At the same time, many companies turn to public cloud providers, too. You might even be surprised to learn just how effective the public type can be for many businesses.

1. Personal-Use Cloud Storage

While it’s tough to know exactly who deserves the credit, Dropbox certainly made the cloud popular among individuals who needed a place to keep their pictures, videos, music, and important documents. Much of this was because of how user-friendly it was, but Dropbox prices have always been incredibly low, too.

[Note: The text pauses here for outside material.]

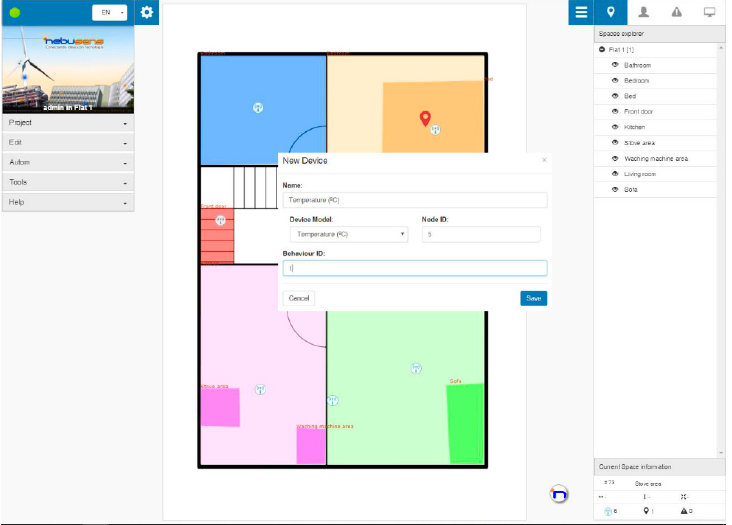
Figure 3. CAFCLA implements tools, which, among other functions, define the areas of activity identification and configure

Here is the breakdown of Dropbox and other popular options for cloud storage and their pricing:

  • DropboxThe first 2GB of space is free per user. After that, it’s $8.25/month for up to 1TB, and then $16/month for up to 1TB, plus full text search and smart sync.
  • Google DriveThe first 15GB of space is free per user. After that, it’s $1.99/month for up to 100GB, then $9.99/month for 1TB, and $99.99/month for 10TB.
  • OneDriveThe first 5GB of space is free per user. After that, it’s $1.99/month for up to 50GB. Next are two more options involving premium features that go for $69.99 and $99.99 a year (these include access to Word, Excel, PowerPoint, Office, and Notebook).

While the gigs per dollar are important, it’s also worth taking some time to explore these options in detail. For example, seeing as this is for personal use, you want the one that will suit those personal uses and be as user-friendly as possible.

2. Cloud Storage for Business Purposes

While you could use any of the public cloud options in the last section for business purposes, your company may have specific needs that these services can’t support. In that case, the following four public cloud storage options may be a better fit.

  • Amazon Web Services (AWS)Easily the market leader at the moment, AWS’s many options include services specific to the Internet of Things (IoT), development, mobile, analytics, machine learning, and much more.
  • Microsoft AzureAzure isn’t short on services, either. Its range extends through PaaS, IaaS, and SaaS. It also comes with support for its Office 365 products.
  • Google CloudGoogle’s offering (not to be confused with Google Drive) includes some unique options for businesses of all different industries but especially tech. These include Container Engine, App Engine, and Compute Engine.
  • IBM CloudAlthough it’s far from one of the largest providers, IBM Cloud is finding more and more users every year.

Again, while cloud storage pricing is going to be fairly important when considering this asset for your business, it shouldn’t be the only one. Also, you’ll need to look into those on your own as the fees are related to the different services you request with your package.

For example, Adobe Creative cloud pricing may not make the most sense for your budget. However, if your company requires Adobe’s desktop and mobile apps, and other features that support design, then it might make more sense than choosing another option and paying more for those services.

Understanding Your Cloud Options

As we’ve mentioned throughout this article, it’s important that you dig into all of the relevant options for your specific purposes and find which one makes the most sense. Even most paid versions have free trials you can experiment with before making a final decision.